**Your instructions**
In the listing below, find the line that contains "left hip: (523, 611)" and the line that contains "left front paw: (1099, 719)". Quote both and every line between them, exactly, and nothing more.

**Exercise data**
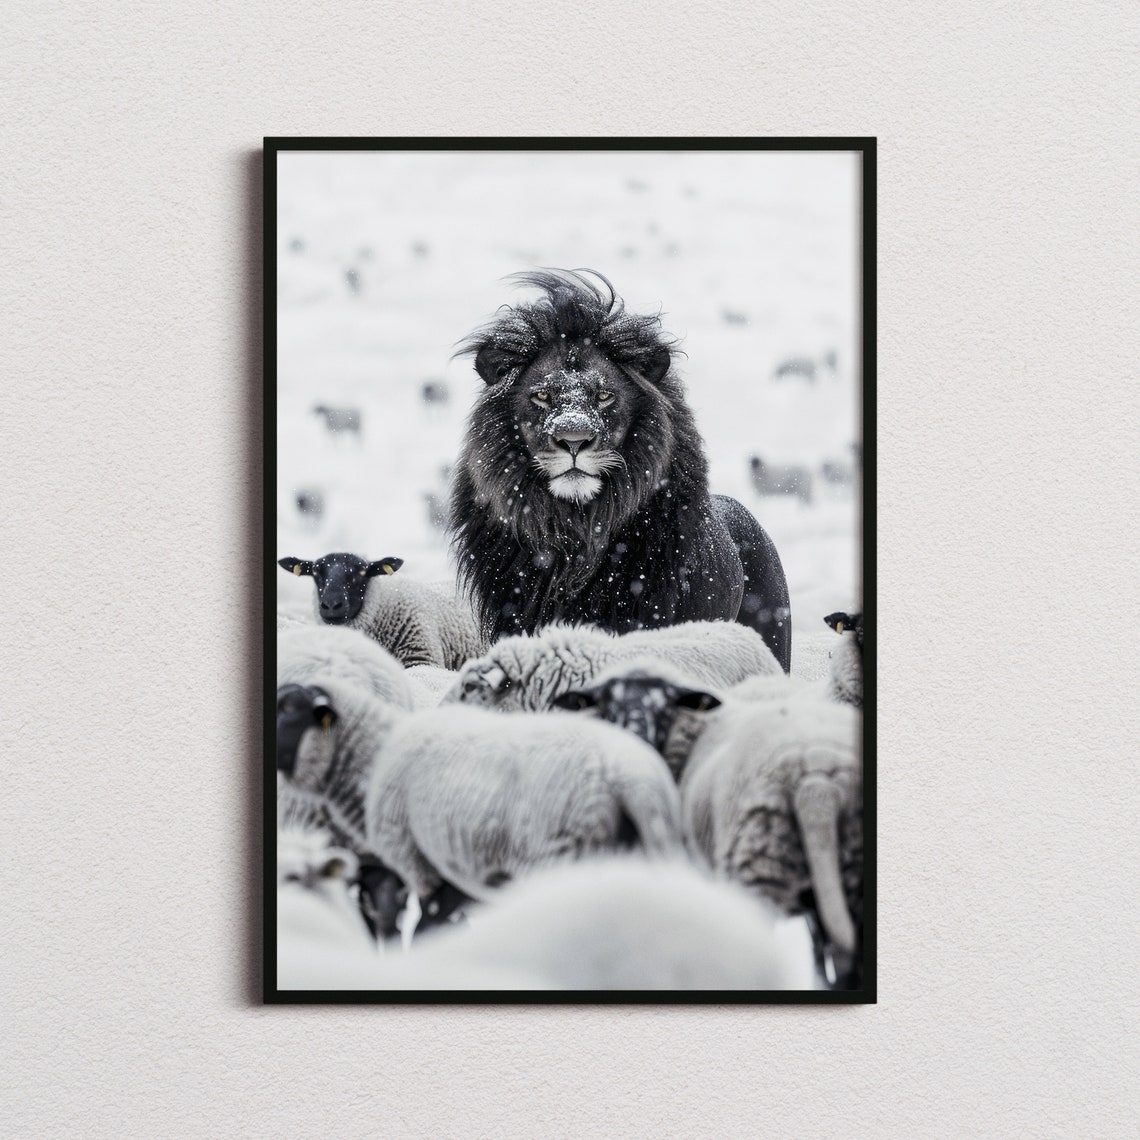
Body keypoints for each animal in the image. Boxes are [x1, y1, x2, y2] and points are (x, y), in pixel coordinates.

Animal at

* * *

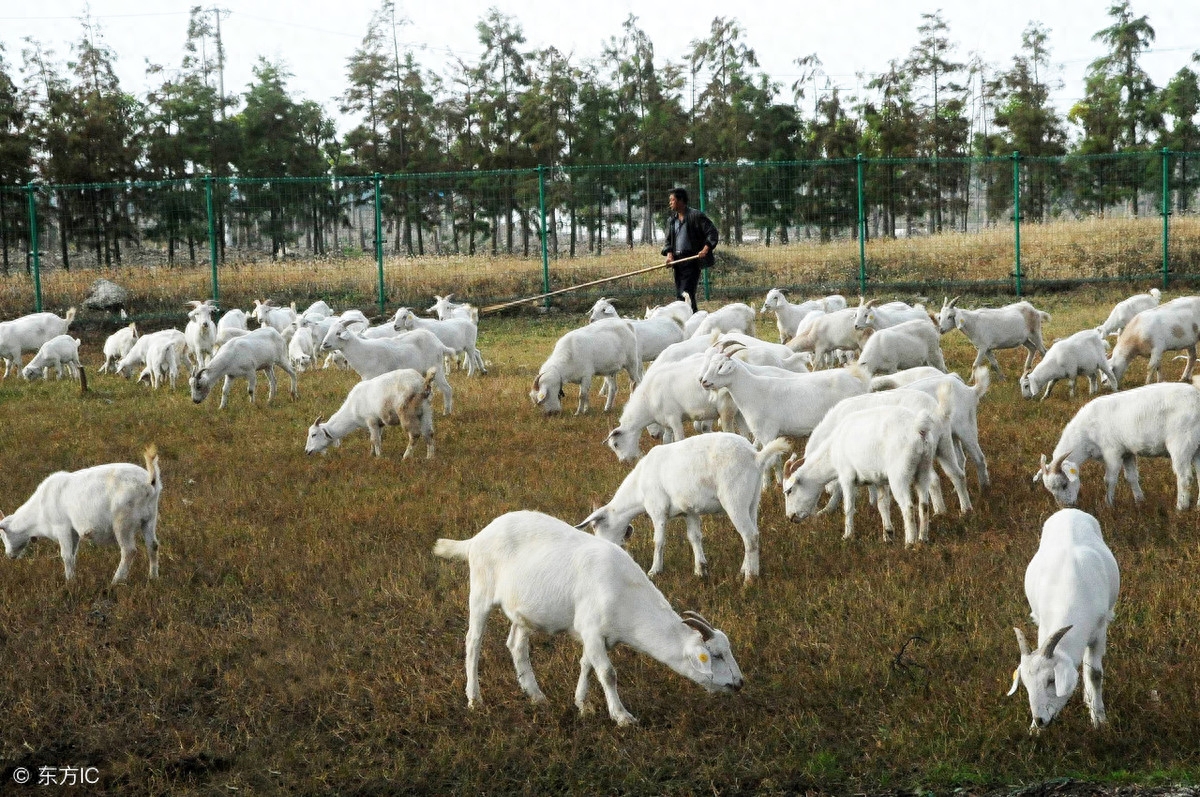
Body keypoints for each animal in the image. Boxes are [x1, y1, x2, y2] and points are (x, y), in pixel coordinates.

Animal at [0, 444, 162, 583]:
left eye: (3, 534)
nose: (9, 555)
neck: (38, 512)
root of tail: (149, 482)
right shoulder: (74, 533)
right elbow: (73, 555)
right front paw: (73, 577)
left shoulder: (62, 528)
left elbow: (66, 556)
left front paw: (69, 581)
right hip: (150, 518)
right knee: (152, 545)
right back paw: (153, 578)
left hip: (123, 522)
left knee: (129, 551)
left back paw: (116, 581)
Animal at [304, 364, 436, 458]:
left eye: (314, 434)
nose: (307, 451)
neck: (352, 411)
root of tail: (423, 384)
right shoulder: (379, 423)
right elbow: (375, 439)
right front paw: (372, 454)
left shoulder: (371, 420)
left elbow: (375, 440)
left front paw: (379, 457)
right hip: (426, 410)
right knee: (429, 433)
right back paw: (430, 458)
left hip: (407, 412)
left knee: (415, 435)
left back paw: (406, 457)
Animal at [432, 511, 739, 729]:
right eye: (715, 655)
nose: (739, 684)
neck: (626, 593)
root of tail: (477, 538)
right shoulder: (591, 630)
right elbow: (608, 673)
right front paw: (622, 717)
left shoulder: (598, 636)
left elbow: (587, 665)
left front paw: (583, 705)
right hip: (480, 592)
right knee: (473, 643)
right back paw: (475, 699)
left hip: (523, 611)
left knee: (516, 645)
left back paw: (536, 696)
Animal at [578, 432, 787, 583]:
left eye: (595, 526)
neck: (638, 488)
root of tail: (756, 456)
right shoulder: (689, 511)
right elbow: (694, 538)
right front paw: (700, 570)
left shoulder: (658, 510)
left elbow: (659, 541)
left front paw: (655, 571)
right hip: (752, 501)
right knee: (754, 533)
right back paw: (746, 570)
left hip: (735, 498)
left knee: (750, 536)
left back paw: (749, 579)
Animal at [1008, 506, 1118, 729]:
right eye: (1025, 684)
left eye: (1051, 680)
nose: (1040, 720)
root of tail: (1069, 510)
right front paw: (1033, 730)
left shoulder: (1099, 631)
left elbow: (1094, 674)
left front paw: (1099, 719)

---

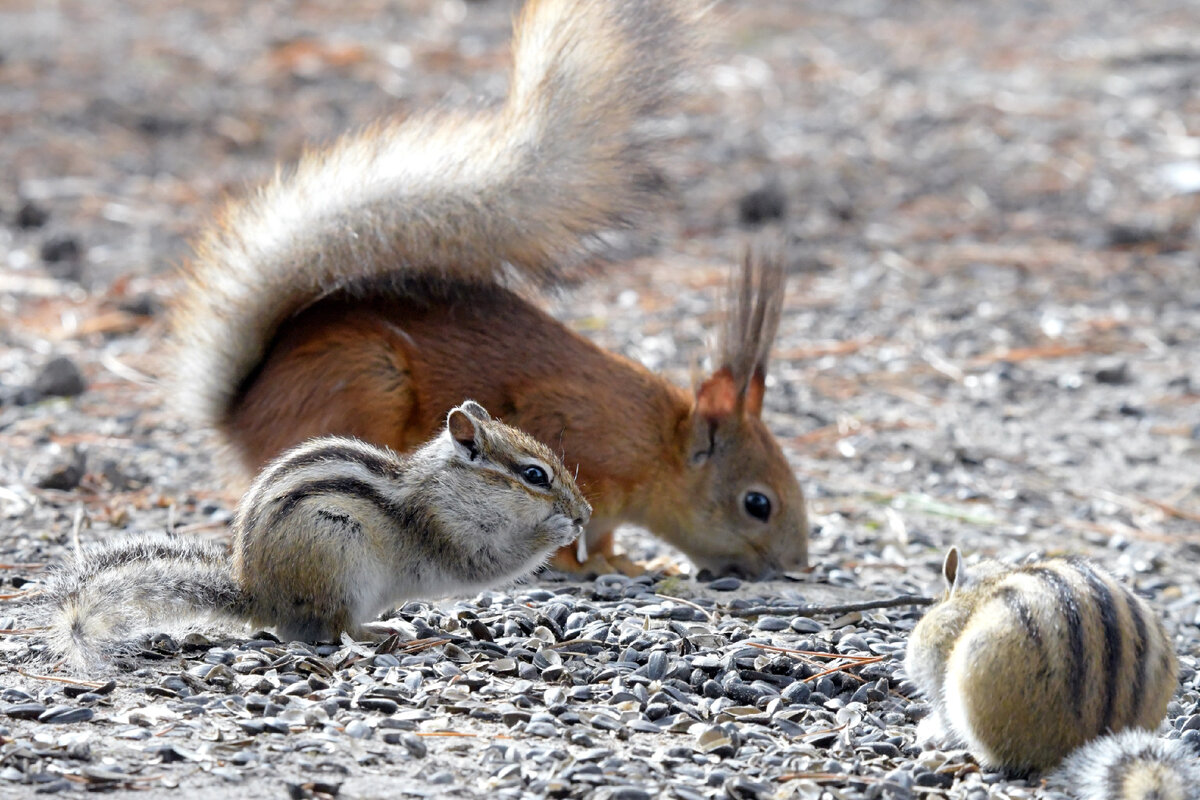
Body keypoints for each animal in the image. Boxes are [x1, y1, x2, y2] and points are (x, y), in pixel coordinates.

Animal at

**Solution to this problem**
left hip: (523, 611)
left knee: (516, 645)
left back paw: (536, 696)
Animal at [578, 432, 787, 583]:
left eye: (595, 526)
neck: (638, 488)
root of tail: (756, 456)
right shoulder: (689, 511)
right elbow: (694, 538)
right front paw: (700, 570)
left shoulder: (658, 510)
left elbow: (659, 541)
left front paw: (655, 571)
right hip: (752, 501)
right knee: (754, 533)
right back paw: (746, 570)
left hip: (735, 498)
left knee: (750, 536)
left back paw: (749, 579)
Animal at [1008, 506, 1118, 729]:
right eye: (1025, 684)
left eye: (1051, 680)
nose: (1040, 720)
root of tail: (1069, 510)
right front paw: (1033, 730)
left shoulder: (1099, 631)
left elbow: (1094, 674)
left front paw: (1099, 719)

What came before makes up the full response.